All’s well that ends well!

A life of pleasant sophistication:

Sixs and sevens! Some days everything just all happens at once.

The All’s Well cue again, with the closing theme. I’ve played this here before, but I think this is the complete version. I’m still trying to figure out those first four fast notes - it’s almost as if they’re plucked. At :35 it goes into the B theme. Listen to that bass line starts to strut here; the music becomes somewhat comic and bumbling, and ends with some bluster on the horns. Whether or not it’s intentional, it’s the husband’s theme. And then it goes back to the capable, pretty, sensible main theme. LISTEN.

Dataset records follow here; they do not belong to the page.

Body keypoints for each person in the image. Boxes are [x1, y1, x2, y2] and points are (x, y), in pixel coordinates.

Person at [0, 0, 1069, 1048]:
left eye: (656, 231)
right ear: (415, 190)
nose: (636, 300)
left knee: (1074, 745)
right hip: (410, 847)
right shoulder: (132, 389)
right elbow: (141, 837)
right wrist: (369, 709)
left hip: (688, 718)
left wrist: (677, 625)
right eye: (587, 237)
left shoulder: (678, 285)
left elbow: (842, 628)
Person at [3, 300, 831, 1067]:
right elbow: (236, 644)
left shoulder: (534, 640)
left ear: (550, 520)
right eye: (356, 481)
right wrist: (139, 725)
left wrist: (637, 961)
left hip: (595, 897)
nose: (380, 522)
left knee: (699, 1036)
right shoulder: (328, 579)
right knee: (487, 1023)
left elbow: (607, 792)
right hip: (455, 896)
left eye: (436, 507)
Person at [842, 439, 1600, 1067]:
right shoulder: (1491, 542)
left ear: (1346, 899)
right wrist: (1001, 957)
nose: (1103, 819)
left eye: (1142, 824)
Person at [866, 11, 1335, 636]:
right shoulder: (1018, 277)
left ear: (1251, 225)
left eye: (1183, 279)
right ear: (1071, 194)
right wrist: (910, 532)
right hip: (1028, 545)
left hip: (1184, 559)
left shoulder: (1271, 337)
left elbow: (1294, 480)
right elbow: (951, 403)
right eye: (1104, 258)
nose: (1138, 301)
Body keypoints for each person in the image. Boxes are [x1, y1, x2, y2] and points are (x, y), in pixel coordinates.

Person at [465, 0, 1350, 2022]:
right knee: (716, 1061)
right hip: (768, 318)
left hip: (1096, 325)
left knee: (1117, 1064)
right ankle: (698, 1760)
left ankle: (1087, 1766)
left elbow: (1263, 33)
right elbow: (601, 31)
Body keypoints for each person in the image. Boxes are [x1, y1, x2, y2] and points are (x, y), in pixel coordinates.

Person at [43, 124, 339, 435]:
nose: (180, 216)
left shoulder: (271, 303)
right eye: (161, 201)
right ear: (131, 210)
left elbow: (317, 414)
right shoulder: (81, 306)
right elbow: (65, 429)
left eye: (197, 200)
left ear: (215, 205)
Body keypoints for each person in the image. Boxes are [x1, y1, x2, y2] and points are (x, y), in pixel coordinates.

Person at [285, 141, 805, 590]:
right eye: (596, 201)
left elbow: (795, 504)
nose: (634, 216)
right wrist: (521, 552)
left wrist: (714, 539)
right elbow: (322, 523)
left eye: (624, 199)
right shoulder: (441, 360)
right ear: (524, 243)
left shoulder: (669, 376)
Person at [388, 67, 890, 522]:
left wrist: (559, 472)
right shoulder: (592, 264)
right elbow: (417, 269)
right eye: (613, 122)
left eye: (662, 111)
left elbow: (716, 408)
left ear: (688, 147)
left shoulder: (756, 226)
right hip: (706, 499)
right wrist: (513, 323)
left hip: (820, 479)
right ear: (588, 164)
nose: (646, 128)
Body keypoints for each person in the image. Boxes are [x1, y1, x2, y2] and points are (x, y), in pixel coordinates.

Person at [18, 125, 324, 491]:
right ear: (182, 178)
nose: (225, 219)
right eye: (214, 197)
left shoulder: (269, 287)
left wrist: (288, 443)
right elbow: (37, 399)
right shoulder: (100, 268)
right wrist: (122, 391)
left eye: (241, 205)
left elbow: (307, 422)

I will note something telling: where I am in the series right now, the Wife (they have no names) is pregnant - something that comes up about once every seven or eight episodes. It's just not a big deal. The biggest plot arc is the construction of a new dream house on the lake.

An episode recently enjoyed: HERE. Interviewing the contractor who's bidding on the construction job. A laconic old-style New Englander, which is to say an utter killjoy. It's a four character play: the cheerful Wife, the cost-conscious Husband, the long-suffering Architect, and the Tradesman. Fifteen minutes, and not a wasted word. (The episode is mislabeled, so don't pay attention to the page name.) Bonus appearance: DDT.

They did five of these a week.

Wait for 8:11, where she works in a rather naughty line, too. Sly Peg.